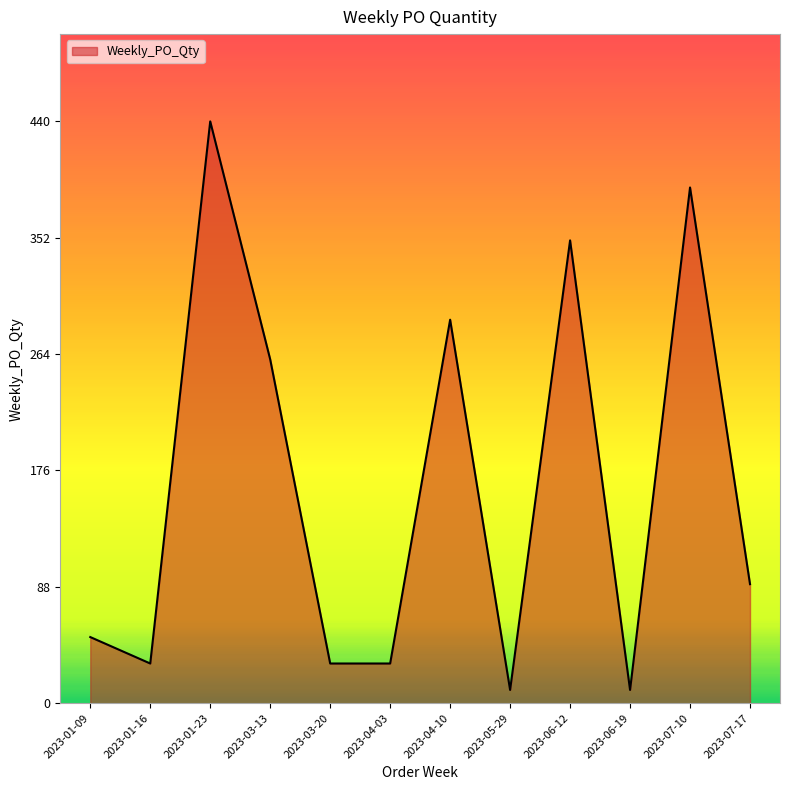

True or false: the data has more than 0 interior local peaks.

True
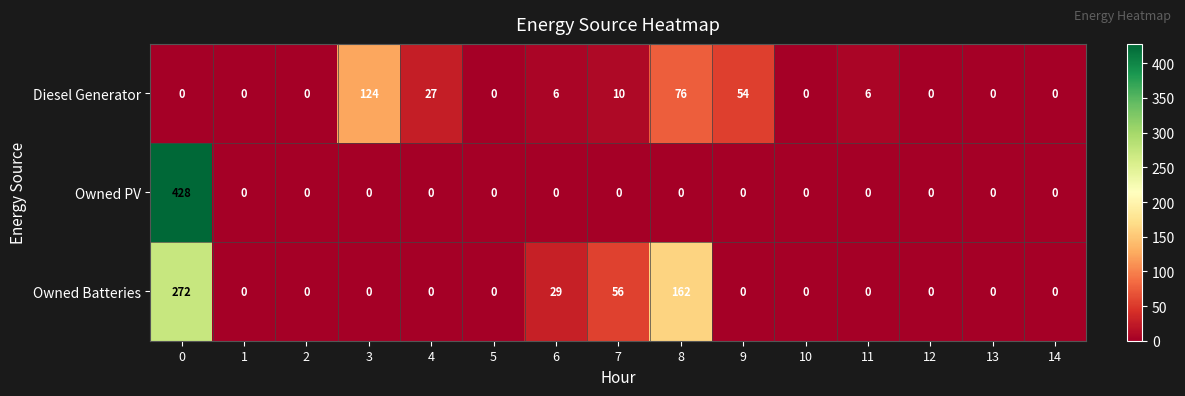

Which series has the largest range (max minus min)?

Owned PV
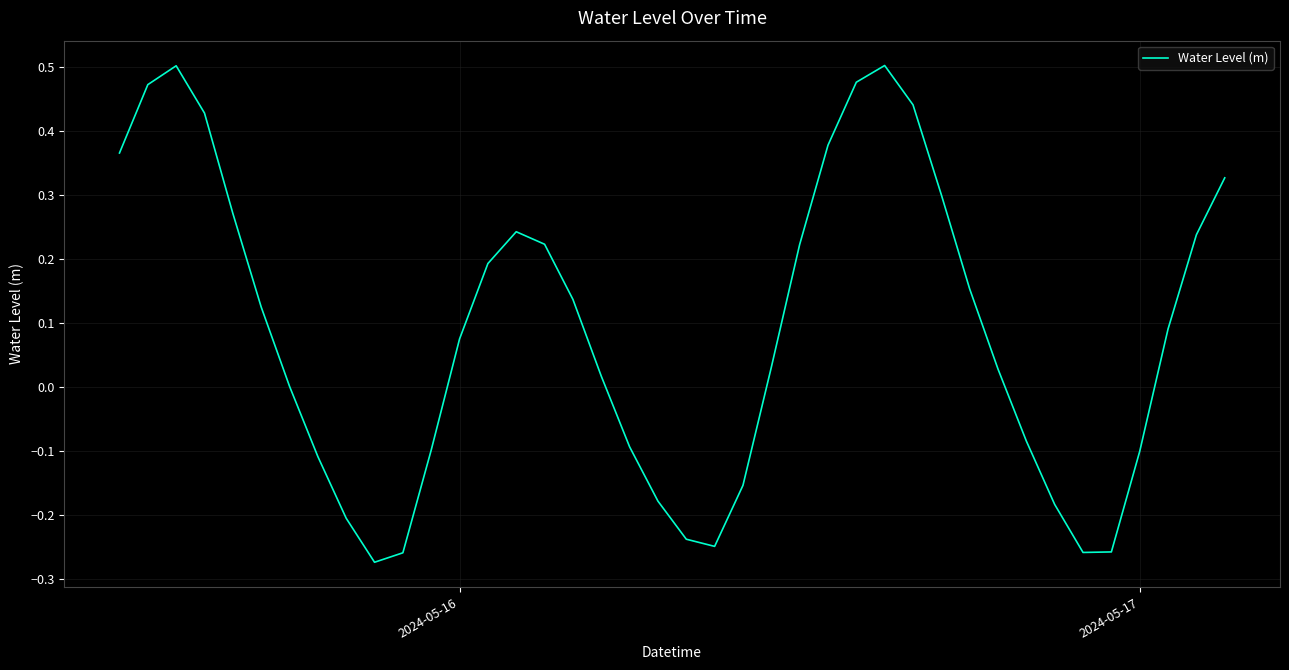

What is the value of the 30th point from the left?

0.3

++++++++++

Copy out all of the lines above word for word, leaving out the pictures.

REPLY:
True or false: the data has more than 0 interior local peaks.

True

Which series has the largest range (max minus min)?

Owned PV

What is the value of the 30th point from the left?

0.3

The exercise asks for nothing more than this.